__WHAT YOU ARE ASKED TO DO__
Could you filter the records below and return each line that holds "through"?

(Transcribed page contents)
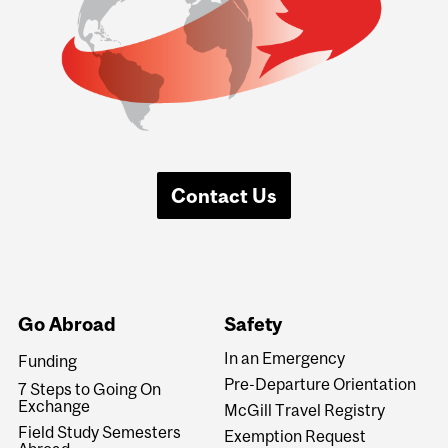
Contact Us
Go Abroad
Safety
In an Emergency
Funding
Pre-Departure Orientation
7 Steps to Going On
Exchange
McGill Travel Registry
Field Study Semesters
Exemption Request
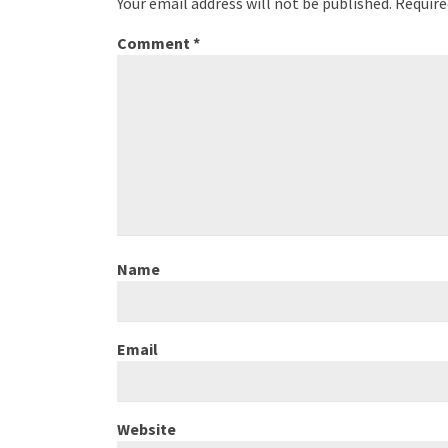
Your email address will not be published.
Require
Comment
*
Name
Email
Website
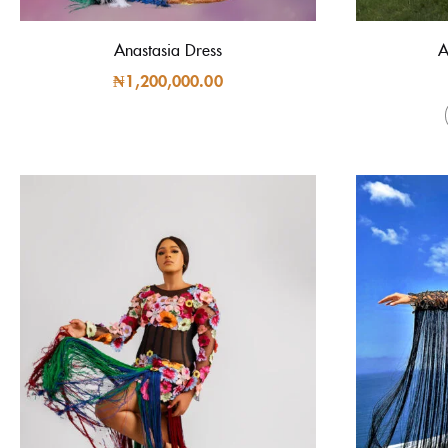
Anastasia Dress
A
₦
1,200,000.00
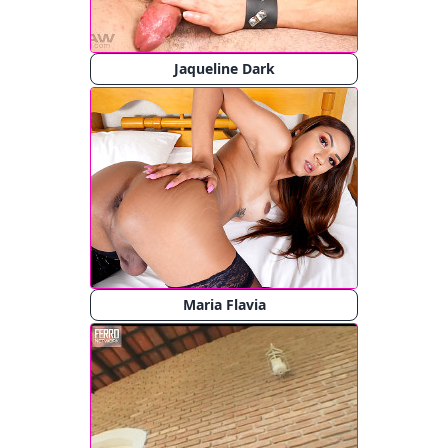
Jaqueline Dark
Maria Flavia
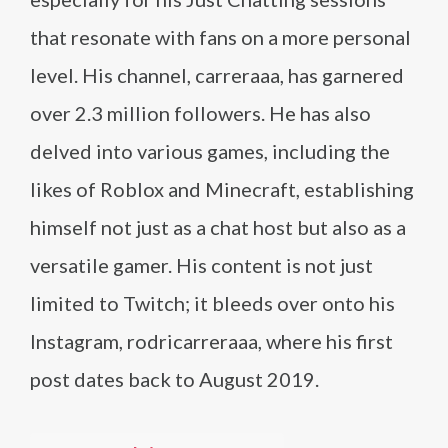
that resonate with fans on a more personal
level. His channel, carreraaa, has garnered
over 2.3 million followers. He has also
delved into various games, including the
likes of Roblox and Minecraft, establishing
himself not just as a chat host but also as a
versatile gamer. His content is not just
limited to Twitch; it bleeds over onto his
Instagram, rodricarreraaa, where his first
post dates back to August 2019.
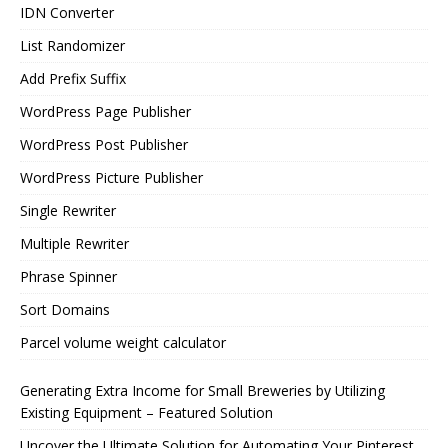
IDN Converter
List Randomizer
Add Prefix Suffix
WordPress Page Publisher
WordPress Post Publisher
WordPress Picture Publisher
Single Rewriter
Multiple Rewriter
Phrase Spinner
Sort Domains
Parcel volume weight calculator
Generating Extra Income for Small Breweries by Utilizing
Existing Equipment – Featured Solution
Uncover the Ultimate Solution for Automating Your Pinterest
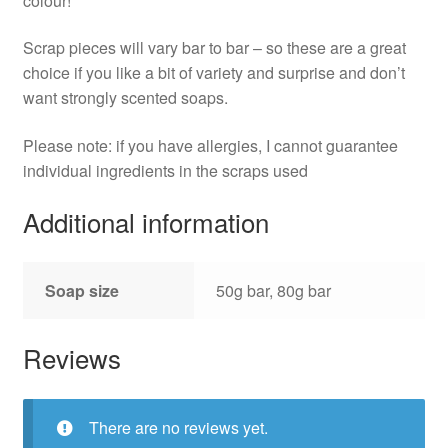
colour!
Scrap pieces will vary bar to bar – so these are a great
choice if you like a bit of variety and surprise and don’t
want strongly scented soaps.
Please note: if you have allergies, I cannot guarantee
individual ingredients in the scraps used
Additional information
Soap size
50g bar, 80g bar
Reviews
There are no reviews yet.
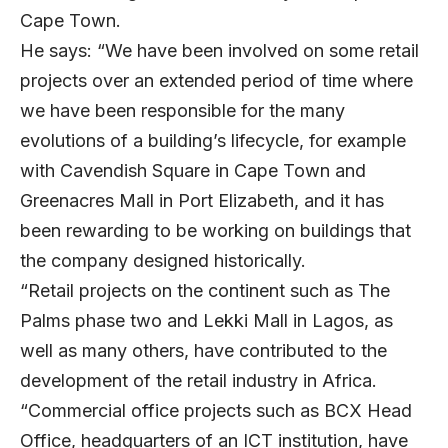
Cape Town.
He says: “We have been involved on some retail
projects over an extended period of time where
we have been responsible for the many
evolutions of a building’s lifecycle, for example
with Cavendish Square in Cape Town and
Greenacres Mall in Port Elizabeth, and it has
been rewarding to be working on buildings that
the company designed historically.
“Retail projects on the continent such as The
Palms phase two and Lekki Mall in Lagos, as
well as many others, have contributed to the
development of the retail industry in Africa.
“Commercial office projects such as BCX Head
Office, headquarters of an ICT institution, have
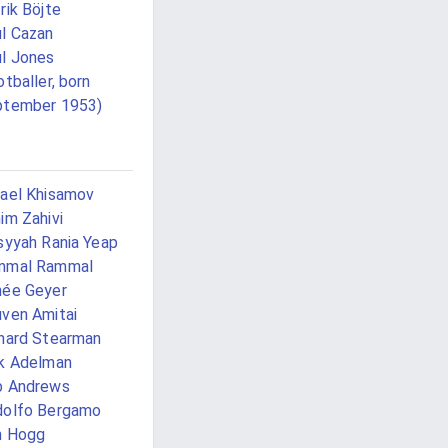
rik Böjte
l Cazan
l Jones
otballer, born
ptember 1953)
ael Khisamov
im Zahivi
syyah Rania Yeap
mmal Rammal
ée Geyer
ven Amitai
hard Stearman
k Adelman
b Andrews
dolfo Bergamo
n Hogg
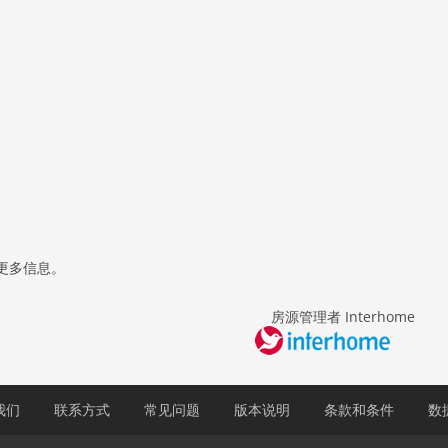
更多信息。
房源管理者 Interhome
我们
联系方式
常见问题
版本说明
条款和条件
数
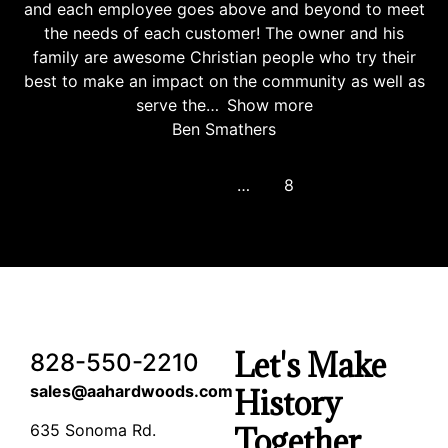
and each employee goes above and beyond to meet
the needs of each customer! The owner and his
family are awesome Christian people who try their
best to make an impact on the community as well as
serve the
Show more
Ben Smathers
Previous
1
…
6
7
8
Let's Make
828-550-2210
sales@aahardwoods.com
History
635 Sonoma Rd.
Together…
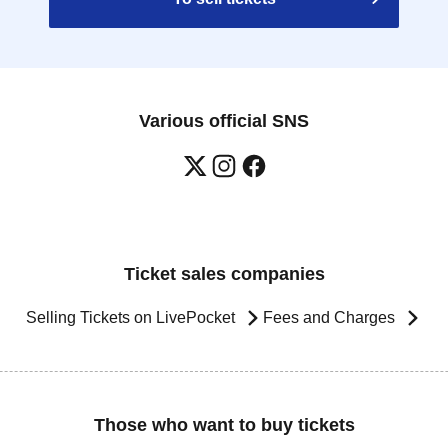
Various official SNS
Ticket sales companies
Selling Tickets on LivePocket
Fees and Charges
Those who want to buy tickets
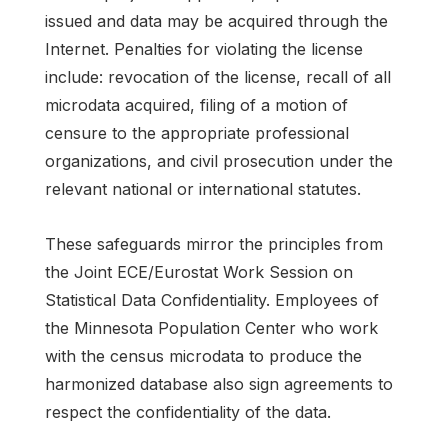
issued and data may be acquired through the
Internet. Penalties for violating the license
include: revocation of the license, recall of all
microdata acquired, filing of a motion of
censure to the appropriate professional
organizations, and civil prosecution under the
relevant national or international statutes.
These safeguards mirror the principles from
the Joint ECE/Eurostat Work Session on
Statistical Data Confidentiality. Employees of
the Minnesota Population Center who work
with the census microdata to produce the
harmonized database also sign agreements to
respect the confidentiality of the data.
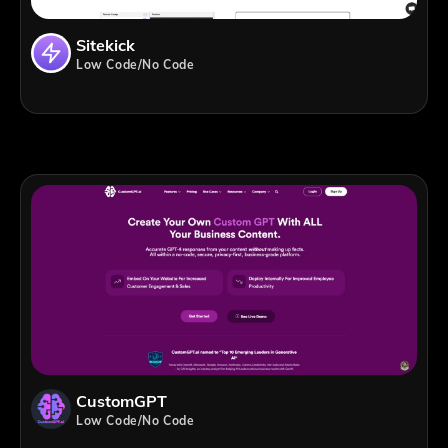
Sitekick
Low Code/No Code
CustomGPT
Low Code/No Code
* * *
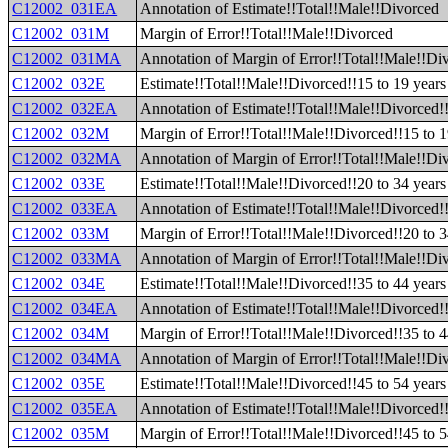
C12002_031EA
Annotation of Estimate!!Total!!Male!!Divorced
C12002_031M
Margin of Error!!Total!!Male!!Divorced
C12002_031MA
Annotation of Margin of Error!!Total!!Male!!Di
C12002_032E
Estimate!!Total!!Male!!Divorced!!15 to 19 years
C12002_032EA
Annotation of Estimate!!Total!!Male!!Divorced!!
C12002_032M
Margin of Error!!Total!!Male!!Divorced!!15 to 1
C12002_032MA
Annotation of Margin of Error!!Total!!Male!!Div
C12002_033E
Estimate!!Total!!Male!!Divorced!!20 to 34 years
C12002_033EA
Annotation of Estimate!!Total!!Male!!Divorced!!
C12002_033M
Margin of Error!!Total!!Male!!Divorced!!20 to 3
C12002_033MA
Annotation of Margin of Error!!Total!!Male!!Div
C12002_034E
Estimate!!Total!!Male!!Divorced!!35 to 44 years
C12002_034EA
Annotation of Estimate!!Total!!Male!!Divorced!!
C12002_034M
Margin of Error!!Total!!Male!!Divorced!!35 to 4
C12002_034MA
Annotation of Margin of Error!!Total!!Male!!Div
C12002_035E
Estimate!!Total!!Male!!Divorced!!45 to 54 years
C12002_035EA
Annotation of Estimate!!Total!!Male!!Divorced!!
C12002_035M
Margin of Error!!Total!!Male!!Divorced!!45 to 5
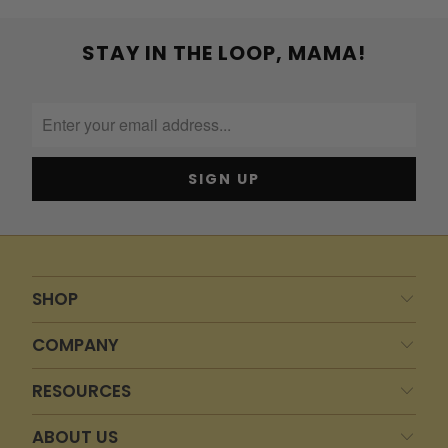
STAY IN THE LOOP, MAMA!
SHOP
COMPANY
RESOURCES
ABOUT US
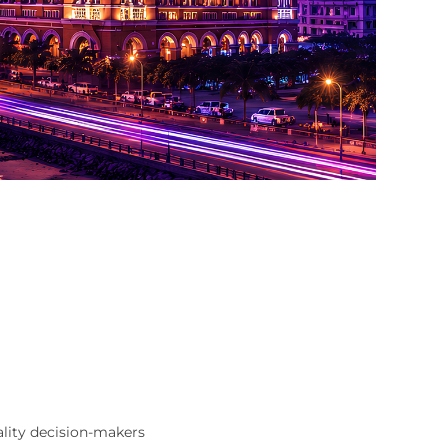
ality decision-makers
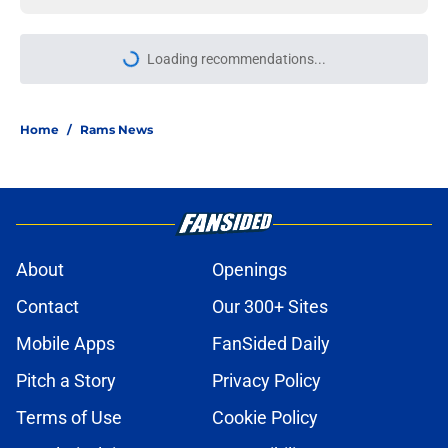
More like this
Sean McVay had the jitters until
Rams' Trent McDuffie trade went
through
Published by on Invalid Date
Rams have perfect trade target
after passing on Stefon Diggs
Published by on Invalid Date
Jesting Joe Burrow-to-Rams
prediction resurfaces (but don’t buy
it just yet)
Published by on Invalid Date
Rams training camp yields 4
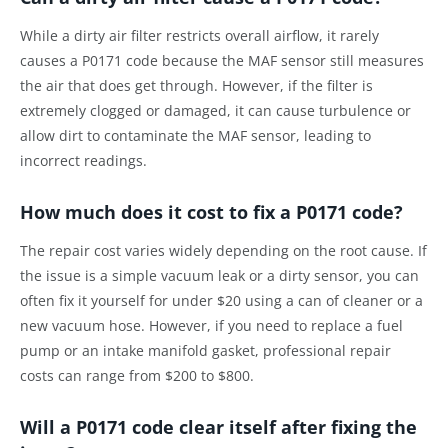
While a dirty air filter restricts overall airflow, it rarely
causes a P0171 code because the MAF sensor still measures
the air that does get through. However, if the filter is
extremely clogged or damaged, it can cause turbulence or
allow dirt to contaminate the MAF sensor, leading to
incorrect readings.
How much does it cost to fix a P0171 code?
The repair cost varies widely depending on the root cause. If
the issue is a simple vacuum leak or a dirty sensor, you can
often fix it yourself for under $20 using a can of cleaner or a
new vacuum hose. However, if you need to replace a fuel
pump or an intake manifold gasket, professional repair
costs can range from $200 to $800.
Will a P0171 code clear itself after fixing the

__REPLY__
issued and data may be acquired through the
through
the air that does get through. However, if the filter is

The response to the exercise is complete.